Start of INPUT MATERIAL

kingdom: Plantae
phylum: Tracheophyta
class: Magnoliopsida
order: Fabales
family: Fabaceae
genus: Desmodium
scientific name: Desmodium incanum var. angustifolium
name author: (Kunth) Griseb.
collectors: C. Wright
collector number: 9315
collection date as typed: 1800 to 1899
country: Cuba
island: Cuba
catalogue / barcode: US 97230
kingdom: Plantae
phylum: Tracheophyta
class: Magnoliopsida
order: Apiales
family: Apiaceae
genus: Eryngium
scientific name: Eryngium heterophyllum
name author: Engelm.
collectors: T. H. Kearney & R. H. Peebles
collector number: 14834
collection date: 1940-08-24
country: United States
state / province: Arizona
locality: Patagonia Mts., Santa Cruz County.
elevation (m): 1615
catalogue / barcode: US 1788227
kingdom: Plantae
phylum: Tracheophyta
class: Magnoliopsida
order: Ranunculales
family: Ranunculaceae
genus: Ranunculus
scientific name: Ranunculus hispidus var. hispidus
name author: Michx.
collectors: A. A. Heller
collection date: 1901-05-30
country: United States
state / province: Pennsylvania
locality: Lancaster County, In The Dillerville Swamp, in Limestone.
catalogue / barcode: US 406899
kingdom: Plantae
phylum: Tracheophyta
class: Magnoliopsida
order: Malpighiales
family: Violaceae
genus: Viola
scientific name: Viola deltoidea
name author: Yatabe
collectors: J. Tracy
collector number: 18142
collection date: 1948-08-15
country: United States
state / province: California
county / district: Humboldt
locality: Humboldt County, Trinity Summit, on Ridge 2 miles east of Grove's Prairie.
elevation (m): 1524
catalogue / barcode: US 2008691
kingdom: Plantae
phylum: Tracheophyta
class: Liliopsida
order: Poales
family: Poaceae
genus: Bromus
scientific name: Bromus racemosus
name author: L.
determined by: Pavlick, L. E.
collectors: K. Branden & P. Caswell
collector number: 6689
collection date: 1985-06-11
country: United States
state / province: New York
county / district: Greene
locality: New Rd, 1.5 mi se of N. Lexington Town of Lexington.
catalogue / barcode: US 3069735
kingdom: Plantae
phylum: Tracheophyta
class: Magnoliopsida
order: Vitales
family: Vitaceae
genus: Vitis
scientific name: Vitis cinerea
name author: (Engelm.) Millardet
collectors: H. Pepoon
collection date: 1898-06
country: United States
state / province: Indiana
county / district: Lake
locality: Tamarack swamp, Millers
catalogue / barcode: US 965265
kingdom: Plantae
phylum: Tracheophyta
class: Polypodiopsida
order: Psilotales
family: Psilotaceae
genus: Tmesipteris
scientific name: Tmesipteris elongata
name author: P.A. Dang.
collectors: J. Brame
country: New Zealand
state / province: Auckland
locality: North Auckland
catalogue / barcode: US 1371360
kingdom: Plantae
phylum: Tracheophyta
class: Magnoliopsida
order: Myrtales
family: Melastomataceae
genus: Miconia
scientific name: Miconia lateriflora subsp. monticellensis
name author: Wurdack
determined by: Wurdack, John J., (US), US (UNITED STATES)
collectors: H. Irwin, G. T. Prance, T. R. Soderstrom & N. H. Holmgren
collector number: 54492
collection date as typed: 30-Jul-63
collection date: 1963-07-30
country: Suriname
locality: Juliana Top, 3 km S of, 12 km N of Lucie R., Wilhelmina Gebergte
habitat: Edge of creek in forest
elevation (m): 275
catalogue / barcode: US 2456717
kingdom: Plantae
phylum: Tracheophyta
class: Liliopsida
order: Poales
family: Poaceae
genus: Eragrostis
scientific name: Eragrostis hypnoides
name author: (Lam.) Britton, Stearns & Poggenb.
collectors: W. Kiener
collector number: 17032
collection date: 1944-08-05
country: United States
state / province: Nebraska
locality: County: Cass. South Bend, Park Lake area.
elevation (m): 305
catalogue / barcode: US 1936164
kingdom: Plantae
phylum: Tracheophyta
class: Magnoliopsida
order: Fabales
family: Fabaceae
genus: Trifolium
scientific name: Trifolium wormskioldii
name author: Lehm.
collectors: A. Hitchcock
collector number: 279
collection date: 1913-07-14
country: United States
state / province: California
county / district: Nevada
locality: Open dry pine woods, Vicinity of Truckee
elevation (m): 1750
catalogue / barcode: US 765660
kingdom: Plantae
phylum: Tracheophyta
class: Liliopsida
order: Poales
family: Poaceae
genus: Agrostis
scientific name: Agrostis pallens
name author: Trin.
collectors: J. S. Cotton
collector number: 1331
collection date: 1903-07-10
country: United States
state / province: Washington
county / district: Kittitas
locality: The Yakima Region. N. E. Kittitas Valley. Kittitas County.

End of INPUT MATERIAL

Repeat all of the records above word for word, line by line, without changing anything.

RESPONSE TO THE TASK >>
kingdom: Plantae
phylum: Tracheophyta
class: Magnoliopsida
order: Fabales
family: Fabaceae
genus: Desmodium
scientific name: Desmodium incanum var. angustifolium
name author: (Kunth) Griseb.
collectors: C. Wright
collector number: 9315
collection date as typed: 1800 to 1899
country: Cuba
island: Cuba
catalogue / barcode: US 97230
kingdom: Plantae
phylum: Tracheophyta
class: Magnoliopsida
order: Apiales
family: Apiaceae
genus: Eryngium
scientific name: Eryngium heterophyllum
name author: Engelm.
collectors: T. H. Kearney & R. H. Peebles
collector number: 14834
collection date: 1940-08-24
country: United States
state / province: Arizona
locality: Patagonia Mts., Santa Cruz County.
elevation (m): 1615
catalogue / barcode: US 1788227
kingdom: Plantae
phylum: Tracheophyta
class: Magnoliopsida
order: Ranunculales
family: Ranunculaceae
genus: Ranunculus
scientific name: Ranunculus hispidus var. hispidus
name author: Michx.
collectors: A. A. Heller
collection date: 1901-05-30
country: United States
state / province: Pennsylvania
locality: Lancaster County, In The Dillerville Swamp, in Limestone.
catalogue / barcode: US 406899
kingdom: Plantae
phylum: Tracheophyta
class: Magnoliopsida
order: Malpighiales
family: Violaceae
genus: Viola
scientific name: Viola deltoidea
name author: Yatabe
collectors: J. Tracy
collector number: 18142
collection date: 1948-08-15
country: United States
state / province: California
county / district: Humboldt
locality: Humboldt County, Trinity Summit, on Ridge 2 miles east of Grove's Prairie.
elevation (m): 1524
catalogue / barcode: US 2008691
kingdom: Plantae
phylum: Tracheophyta
class: Liliopsida
order: Poales
family: Poaceae
genus: Bromus
scientific name: Bromus racemosus
name author: L.
determined by: Pavlick, L. E.
collectors: K. Branden & P. Caswell
collector number: 6689
collection date: 1985-06-11
country: United States
state / province: New York
county / district: Greene
locality: New Rd, 1.5 mi se of N. Lexington Town of Lexington.
catalogue / barcode: US 3069735
kingdom: Plantae
phylum: Tracheophyta
class: Magnoliopsida
order: Vitales
family: Vitaceae
genus: Vitis
scientific name: Vitis cinerea
name author: (Engelm.) Millardet
collectors: H. Pepoon
collection date: 1898-06
country: United States
state / province: Indiana
county / district: Lake
locality: Tamarack swamp, Millers
catalogue / barcode: US 965265
kingdom: Plantae
phylum: Tracheophyta
class: Polypodiopsida
order: Psilotales
family: Psilotaceae
genus: Tmesipteris
scientific name: Tmesipteris elongata
name author: P.A. Dang.
collectors: J. Brame
country: New Zealand
state / province: Auckland
locality: North Auckland
catalogue / barcode: US 1371360
kingdom: Plantae
phylum: Tracheophyta
class: Magnoliopsida
order: Myrtales
family: Melastomataceae
genus: Miconia
scientific name: Miconia lateriflora subsp. monticellensis
name author: Wurdack
determined by: Wurdack, John J., (US), US (UNITED STATES)
collectors: H. Irwin, G. T. Prance, T. R. Soderstrom & N. H. Holmgren
collector number: 54492
collection date as typed: 30-Jul-63
collection date: 1963-07-30
country: Suriname
locality: Juliana Top, 3 km S of, 12 km N of Lucie R., Wilhelmina Gebergte
habitat: Edge of creek in forest
elevation (m): 275
catalogue / barcode: US 2456717
kingdom: Plantae
phylum: Tracheophyta
class: Liliopsida
order: Poales
family: Poaceae
genus: Eragrostis
scientific name: Eragrostis hypnoides
name author: (Lam.) Britton, Stearns & Poggenb.
collectors: W. Kiener
collector number: 17032
collection date: 1944-08-05
country: United States
state / province: Nebraska
locality: County: Cass. South Bend, Park Lake area.
elevation (m): 305
catalogue / barcode: US 1936164
kingdom: Plantae
phylum: Tracheophyta
class: Magnoliopsida
order: Fabales
family: Fabaceae
genus: Trifolium
scientific name: Trifolium wormskioldii
name author: Lehm.
collectors: A. Hitchcock
collector number: 279
collection date: 1913-07-14
country: United States
state / province: California
county / district: Nevada
locality: Open dry pine woods, Vicinity of Truckee
elevation (m): 1750
catalogue / barcode: US 765660
kingdom: Plantae
phylum: Tracheophyta
class: Liliopsida
order: Poales
family: Poaceae
genus: Agrostis
scientific name: Agrostis pallens
name author: Trin.
collectors: J. S. Cotton
collector number: 1331
collection date: 1903-07-10
country: United States
state / province: Washington
county / district: Kittitas
locality: The Yakima Region. N. E. Kittitas Valley. Kittitas County.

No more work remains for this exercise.